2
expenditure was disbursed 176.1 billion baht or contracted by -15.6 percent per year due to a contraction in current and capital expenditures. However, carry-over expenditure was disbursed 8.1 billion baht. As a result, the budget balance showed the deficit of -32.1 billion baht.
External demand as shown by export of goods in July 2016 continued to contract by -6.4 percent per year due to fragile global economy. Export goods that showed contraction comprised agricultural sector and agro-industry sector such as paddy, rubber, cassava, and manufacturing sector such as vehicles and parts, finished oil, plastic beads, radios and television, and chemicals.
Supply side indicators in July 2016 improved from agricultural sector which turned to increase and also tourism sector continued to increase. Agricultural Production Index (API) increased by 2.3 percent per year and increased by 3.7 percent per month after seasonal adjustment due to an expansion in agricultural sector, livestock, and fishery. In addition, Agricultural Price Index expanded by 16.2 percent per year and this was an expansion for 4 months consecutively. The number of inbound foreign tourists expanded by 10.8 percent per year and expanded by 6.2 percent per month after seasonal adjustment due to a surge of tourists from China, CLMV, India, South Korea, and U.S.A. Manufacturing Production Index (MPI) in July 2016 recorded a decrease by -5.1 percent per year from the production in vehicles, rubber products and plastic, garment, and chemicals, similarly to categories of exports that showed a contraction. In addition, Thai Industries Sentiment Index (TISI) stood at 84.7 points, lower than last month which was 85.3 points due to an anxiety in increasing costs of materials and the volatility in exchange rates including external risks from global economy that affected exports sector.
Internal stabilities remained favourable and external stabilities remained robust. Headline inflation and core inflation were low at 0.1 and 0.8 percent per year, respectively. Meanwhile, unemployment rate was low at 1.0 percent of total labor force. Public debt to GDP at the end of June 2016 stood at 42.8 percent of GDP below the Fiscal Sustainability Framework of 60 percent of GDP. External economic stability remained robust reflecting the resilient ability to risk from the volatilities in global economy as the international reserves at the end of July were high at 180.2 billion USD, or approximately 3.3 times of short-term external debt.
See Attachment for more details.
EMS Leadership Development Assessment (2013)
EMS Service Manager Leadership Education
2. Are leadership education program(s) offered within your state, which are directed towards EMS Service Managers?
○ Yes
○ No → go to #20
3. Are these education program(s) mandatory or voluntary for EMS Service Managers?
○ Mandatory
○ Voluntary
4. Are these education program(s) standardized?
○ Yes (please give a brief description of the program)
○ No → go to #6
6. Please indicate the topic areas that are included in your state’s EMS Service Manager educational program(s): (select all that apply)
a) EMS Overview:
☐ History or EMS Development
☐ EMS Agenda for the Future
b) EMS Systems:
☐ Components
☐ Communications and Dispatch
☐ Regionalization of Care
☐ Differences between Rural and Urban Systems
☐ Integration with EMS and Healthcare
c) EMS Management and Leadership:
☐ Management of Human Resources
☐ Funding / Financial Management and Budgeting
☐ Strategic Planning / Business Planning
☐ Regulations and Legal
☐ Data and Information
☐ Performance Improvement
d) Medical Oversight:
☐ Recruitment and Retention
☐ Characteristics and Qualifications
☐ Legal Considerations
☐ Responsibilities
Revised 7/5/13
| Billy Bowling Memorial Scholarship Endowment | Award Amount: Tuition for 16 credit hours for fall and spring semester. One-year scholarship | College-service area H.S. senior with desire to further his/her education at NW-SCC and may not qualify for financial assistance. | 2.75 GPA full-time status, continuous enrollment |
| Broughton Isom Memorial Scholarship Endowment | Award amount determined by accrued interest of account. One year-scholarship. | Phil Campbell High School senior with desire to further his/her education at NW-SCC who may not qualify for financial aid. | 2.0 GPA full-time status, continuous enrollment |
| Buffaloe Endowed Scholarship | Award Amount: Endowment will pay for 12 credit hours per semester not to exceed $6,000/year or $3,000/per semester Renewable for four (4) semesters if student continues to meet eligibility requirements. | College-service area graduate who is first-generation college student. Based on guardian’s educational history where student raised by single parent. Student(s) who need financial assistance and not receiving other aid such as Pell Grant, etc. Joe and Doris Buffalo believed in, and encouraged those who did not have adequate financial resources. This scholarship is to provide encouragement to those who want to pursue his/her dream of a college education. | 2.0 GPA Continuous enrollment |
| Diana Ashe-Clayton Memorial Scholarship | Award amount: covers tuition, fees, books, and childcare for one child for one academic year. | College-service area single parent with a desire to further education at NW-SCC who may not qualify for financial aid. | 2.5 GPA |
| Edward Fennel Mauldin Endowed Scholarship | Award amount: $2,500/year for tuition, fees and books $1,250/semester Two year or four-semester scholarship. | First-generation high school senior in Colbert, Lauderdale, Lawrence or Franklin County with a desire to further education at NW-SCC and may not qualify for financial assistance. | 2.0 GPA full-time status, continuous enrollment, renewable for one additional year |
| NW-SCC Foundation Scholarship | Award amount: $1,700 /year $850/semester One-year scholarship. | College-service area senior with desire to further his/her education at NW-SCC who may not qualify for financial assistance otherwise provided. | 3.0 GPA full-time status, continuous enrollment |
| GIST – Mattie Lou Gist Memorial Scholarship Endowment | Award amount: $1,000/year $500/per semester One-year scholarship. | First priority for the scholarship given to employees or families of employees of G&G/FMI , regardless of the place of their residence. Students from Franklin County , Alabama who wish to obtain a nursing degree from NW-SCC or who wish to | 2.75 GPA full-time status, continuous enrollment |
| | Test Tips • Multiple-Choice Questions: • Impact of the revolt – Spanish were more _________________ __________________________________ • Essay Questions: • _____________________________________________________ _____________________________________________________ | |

----------

What needs to be done: Give the data again in full, keeping every line as it was.

Finished task:
2
expenditure was disbursed 176.1 billion baht or contracted by -15.6 percent per year due to a contraction in current and capital expenditures. However, carry-over expenditure was disbursed 8.1 billion baht. As a result, the budget balance showed the deficit of -32.1 billion baht.
External demand as shown by export of goods in July 2016 continued to contract by -6.4 percent per year due to fragile global economy. Export goods that showed contraction comprised agricultural sector and agro-industry sector such as paddy, rubber, cassava, and manufacturing sector such as vehicles and parts, finished oil, plastic beads, radios and television, and chemicals.
Supply side indicators in July 2016 improved from agricultural sector which turned to increase and also tourism sector continued to increase. Agricultural Production Index (API) increased by 2.3 percent per year and increased by 3.7 percent per month after seasonal adjustment due to an expansion in agricultural sector, livestock, and fishery. In addition, Agricultural Price Index expanded by 16.2 percent per year and this was an expansion for 4 months consecutively. The number of inbound foreign tourists expanded by 10.8 percent per year and expanded by 6.2 percent per month after seasonal adjustment due to a surge of tourists from China, CLMV, India, South Korea, and U.S.A. Manufacturing Production Index (MPI) in July 2016 recorded a decrease by -5.1 percent per year from the production in vehicles, rubber products and plastic, garment, and chemicals, similarly to categories of exports that showed a contraction. In addition, Thai Industries Sentiment Index (TISI) stood at 84.7 points, lower than last month which was 85.3 points due to an anxiety in increasing costs of materials and the volatility in exchange rates including external risks from global economy that affected exports sector.
Internal stabilities remained favourable and external stabilities remained robust. Headline inflation and core inflation were low at 0.1 and 0.8 percent per year, respectively. Meanwhile, unemployment rate was low at 1.0 percent of total labor force. Public debt to GDP at the end of June 2016 stood at 42.8 percent of GDP below the Fiscal Sustainability Framework of 60 percent of GDP. External economic stability remained robust reflecting the resilient ability to risk from the volatilities in global economy as the international reserves at the end of July were high at 180.2 billion USD, or approximately 3.3 times of short-term external debt.
See Attachment for more details.
EMS Leadership Development Assessment (2013)
EMS Service Manager Leadership Education
2. Are leadership education program(s) offered within your state, which are directed towards EMS Service Managers?
○ Yes
○ No → go to #20
3. Are these education program(s) mandatory or voluntary for EMS Service Managers?
○ Mandatory
○ Voluntary
4. Are these education program(s) standardized?
○ Yes (please give a brief description of the program)
○ No → go to #6
6. Please indicate the topic areas that are included in your state’s EMS Service Manager educational program(s): (select all that apply)
a) EMS Overview:
☐ History or EMS Development
☐ EMS Agenda for the Future
b) EMS Systems:
☐ Components
☐ Communications and Dispatch
☐ Regionalization of Care
☐ Differences between Rural and Urban Systems
☐ Integration with EMS and Healthcare
c) EMS Management and Leadership:
☐ Management of Human Resources
☐ Funding / Financial Management and Budgeting
☐ Strategic Planning / Business Planning
☐ Regulations and Legal
☐ Data and Information
☐ Performance Improvement
d) Medical Oversight:
☐ Recruitment and Retention
☐ Characteristics and Qualifications
☐ Legal Considerations
☐ Responsibilities
Revised 7/5/13
| Billy Bowling Memorial Scholarship Endowment | Award Amount: Tuition for 16 credit hours for fall and spring semester. One-year scholarship | College-service area H.S. senior with desire to further his/her education at NW-SCC and may not qualify for financial assistance. | 2.75 GPA full-time status, continuous enrollment |
| Broughton Isom Memorial Scholarship Endowment | Award amount determined by accrued interest of account. One year-scholarship. | Phil Campbell High School senior with desire to further his/her education at NW-SCC who may not qualify for financial aid. | 2.0 GPA full-time status, continuous enrollment |
| Buffaloe Endowed Scholarship | Award Amount: Endowment will pay for 12 credit hours per semester not to exceed $6,000/year or $3,000/per semester Renewable for four (4) semesters if student continues to meet eligibility requirements. | College-service area graduate who is first-generation college student. Based on guardian’s educational history where student raised by single parent. Student(s) who need financial assistance and not receiving other aid such as Pell Grant, etc. Joe and Doris Buffalo believed in, and encouraged those who did not have adequate financial resources. This scholarship is to provide encouragement to those who want to pursue his/her dream of a college education. | 2.0 GPA Continuous enrollment |
| Diana Ashe-Clayton Memorial Scholarship | Award amount: covers tuition, fees, books, and childcare for one child for one academic year. | College-service area single parent with a desire to further education at NW-SCC who may not qualify for financial aid. | 2.5 GPA |
| Edward Fennel Mauldin Endowed Scholarship | Award amount: $2,500/year for tuition, fees and books $1,250/semester Two year or four-semester scholarship. | First-generation high school senior in Colbert, Lauderdale, Lawrence or Franklin County with a desire to further education at NW-SCC and may not qualify for financial assistance. | 2.0 GPA full-time status, continuous enrollment, renewable for one additional year |
| NW-SCC Foundation Scholarship | Award amount: $1,700 /year $850/semester One-year scholarship. | College-service area senior with desire to further his/her education at NW-SCC who may not qualify for financial assistance otherwise provided. | 3.0 GPA full-time status, continuous enrollment |
| GIST – Mattie Lou Gist Memorial Scholarship Endowment | Award amount: $1,000/year $500/per semester One-year scholarship. | First priority for the scholarship given to employees or families of employees of G&G/FMI , regardless of the place of their residence. Students from Franklin County , Alabama who wish to obtain a nursing degree from NW-SCC or who wish to | 2.75 GPA full-time status, continuous enrollment |
| | Test Tips • Multiple-Choice Questions: • Impact of the revolt – Spanish were more _________________ __________________________________ • Essay Questions: • _____________________________________________________ _____________________________________________________ | |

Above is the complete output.